On the 22nd of June 2017, Grace was running errands around Arizona, where she was on a solo trip. She had her headphones in as she explored her new surroundings alone. Suddenly, her Daft Punk playlist stopped to a loud news alert. A bright red notification read “CALIFORNIA: 6.8 MAGNITUDE EARTHQUAKE”. 6 unanswered calls later, Grace was running along the unfamiliar streets in a panic. It took her thirty minutes to finally reach her mother. She told Grace that the earthquake did not take place that day, but in 1925.

The alert was an error in the LA Times AI software. Also, called Robojournalism, AI within the news is used to control the data behind stories whilst publishing automated news articles. However, its misuse caused Grace and many others the loss of their control over accurate information. To regain said control, Grace decided to pursue further understanding on AI through her studies. To her, this would mean saving others from experiencing the uncertainty she felt that day. “Robojournalism does not embody the humanity behind journalism, which sets the tone for dangerous errors in news-making”, she said as I walked her back to class.

But is Grace right when she says this?

Robojournalism is a key, yet underexposed, development of the 24-hour news cycle. In today’s day and age, we are seeing more generation of data than ever before. This requires Robojournalism to sort and locate data trends. Therefore, saving journalists time and energy when it comes to the statistics behind the news. In London, The Press Association’s (PA) headquarters develops Robojournalist software. PA submits samples of templates to local newspapers in a wide scale project named Radar.
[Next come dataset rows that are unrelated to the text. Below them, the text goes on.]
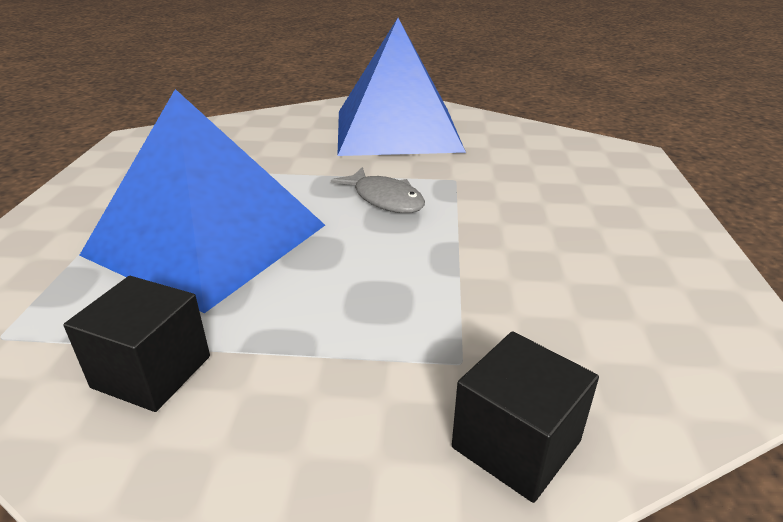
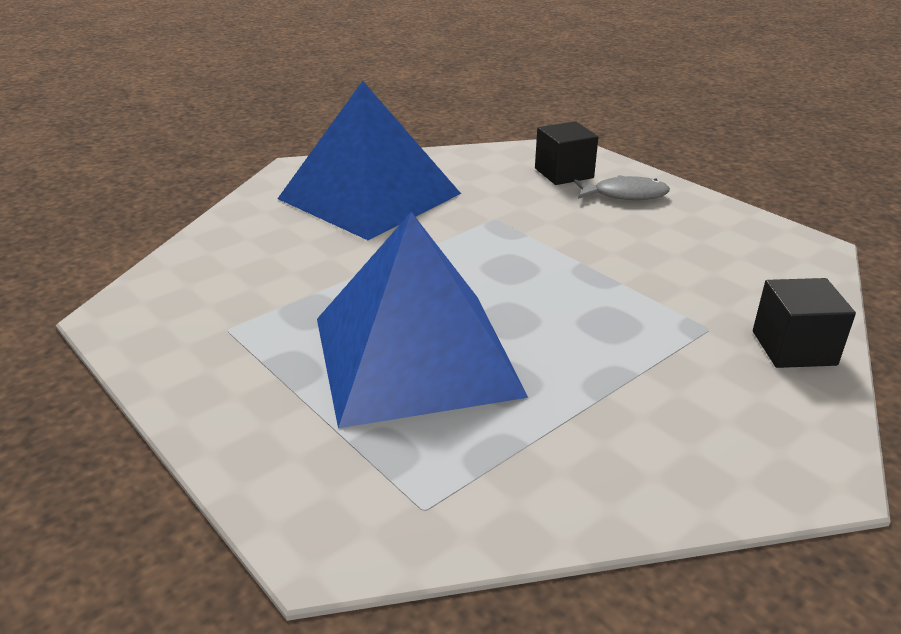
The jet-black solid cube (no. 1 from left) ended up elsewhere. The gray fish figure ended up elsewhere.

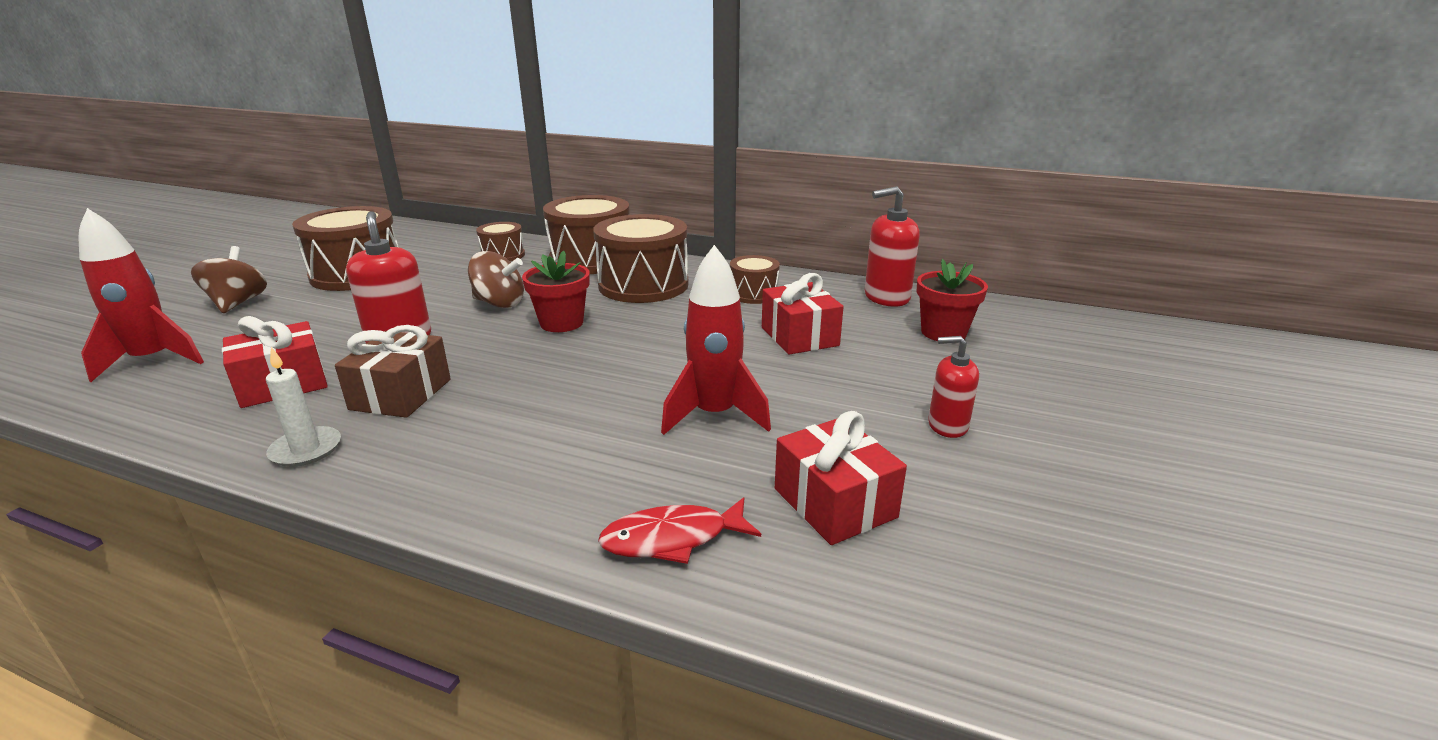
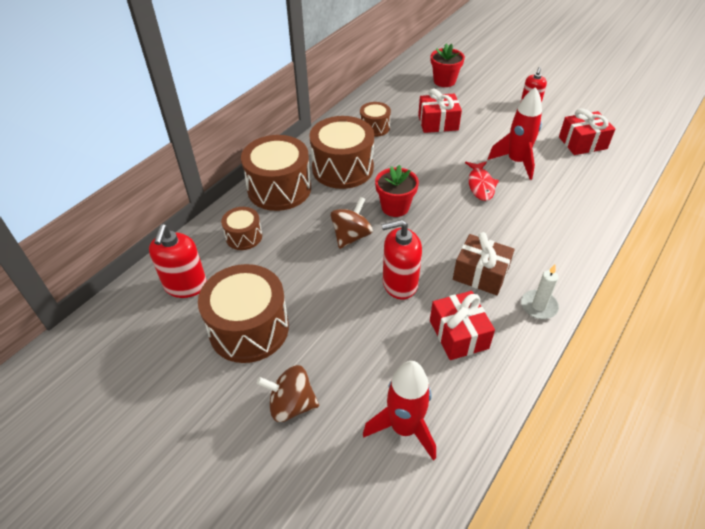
The red pump bottle (no. 2 from left in the first image) ended up elsewhere. The red fish figure ended up elsewhere.

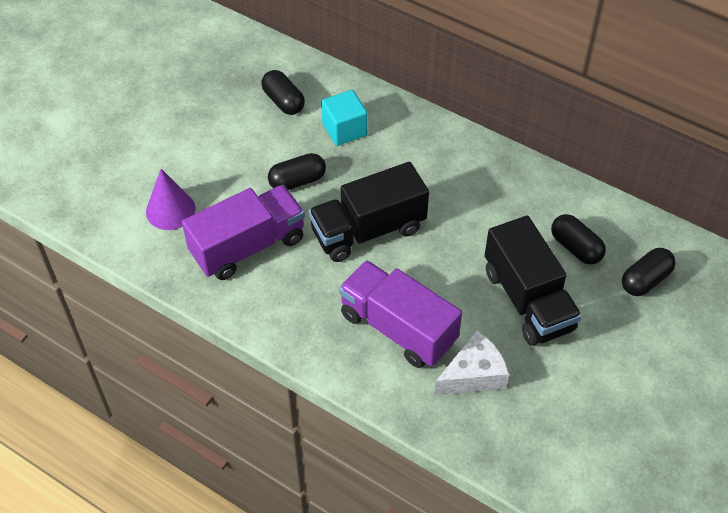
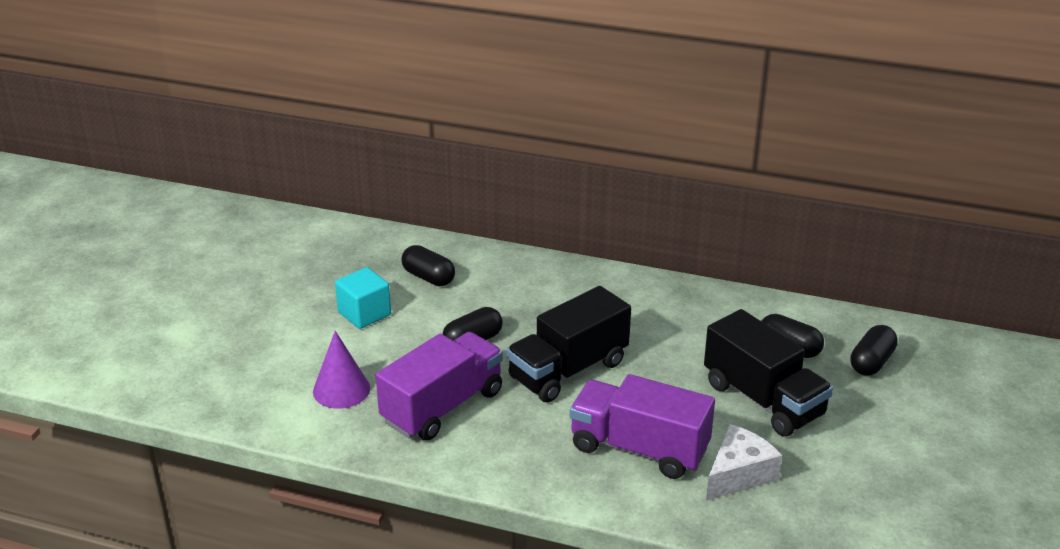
The turquoise solid cube ended up elsewhere.

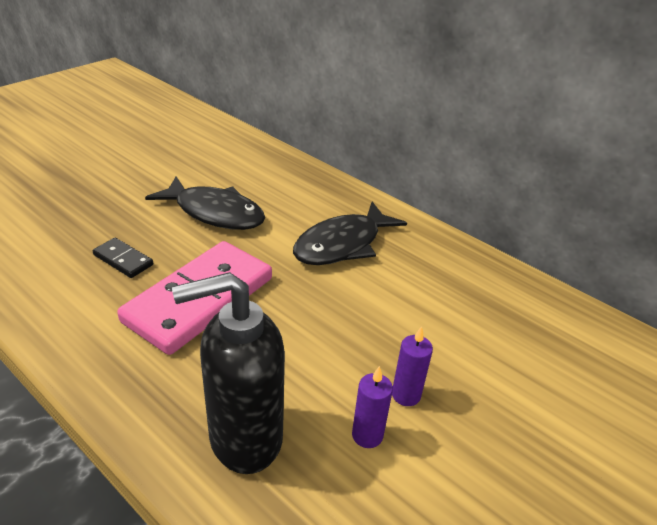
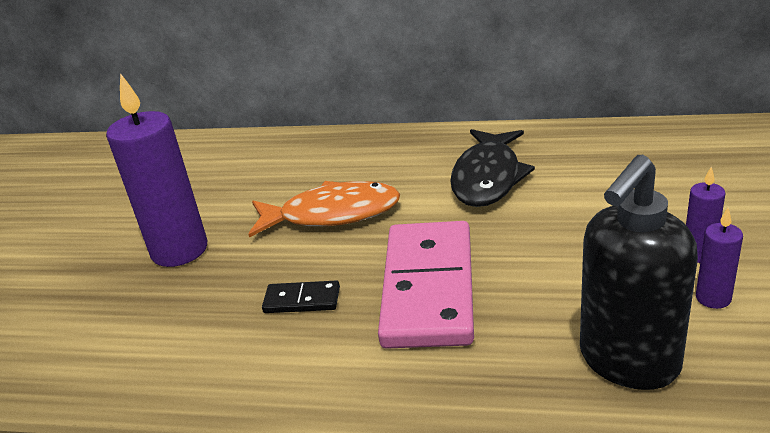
The second view gained the royal purple pillar candle (no. 1 from left). What was the jet-black fish figure (no. 1 from left) turned into the bright orange fish figure.

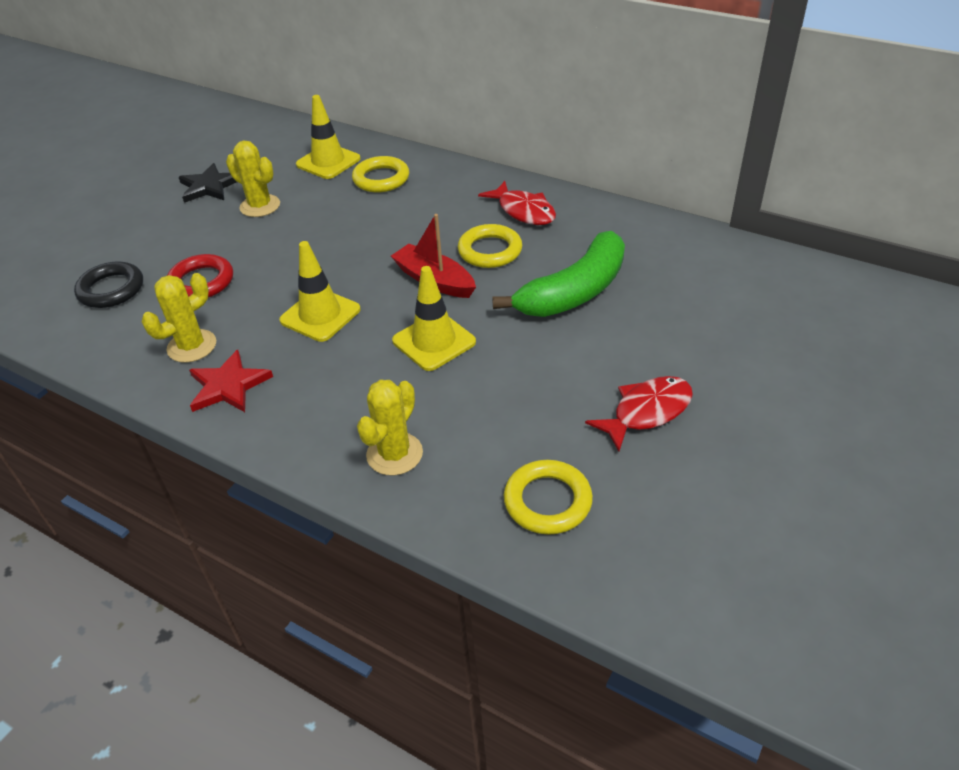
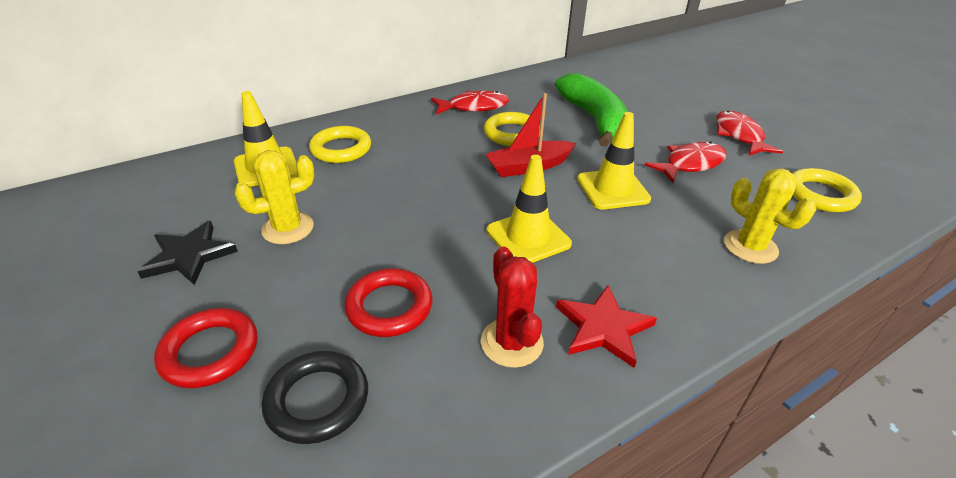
The second view gained the red ring (no. 1 from left). What was the yellow cactus (no. 1 from left) turned into the red cactus. The second view gained the red fish figure (no. 2 from left).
Along with a £622,000 grant from Google, Radar follows a system-generated template to write articles on sports, events, elections and more. “We’ve just been emailing them [local newspapers] samples of stories we’ve produced and they’ve been using a reasonable number of them,” says Peter Clifton, editor-in-chief, over PA’s blog. In May, PA started distributing 30,000 of these stories a month. These articles are all published verbatim. Therefore, eliminating journalistic principles such as transparency, accountability and humanity. The lack of these principles in Robojournalism have and continue to risk misinformation within news articles like the California earthquake error.

Robojournalism is all part of an effort to match the speed of the 24-hour news cycle, where traditional journalism is often tested. While traditional journalists appreciate the writing quality behind a piece, Robojournalism aims at quantifying news research. “It is important to separate research from writing, and robots should only be programmed to aid the traditional journalist as a tool for data” said Juliette Garside, Investigations Correspondent at The Guardian, during our interview. But at its worst, Robojournalism “could amplify the work of troll farms and fake news operations, allowing more fabricated stories to be produced”, Juliette concluded.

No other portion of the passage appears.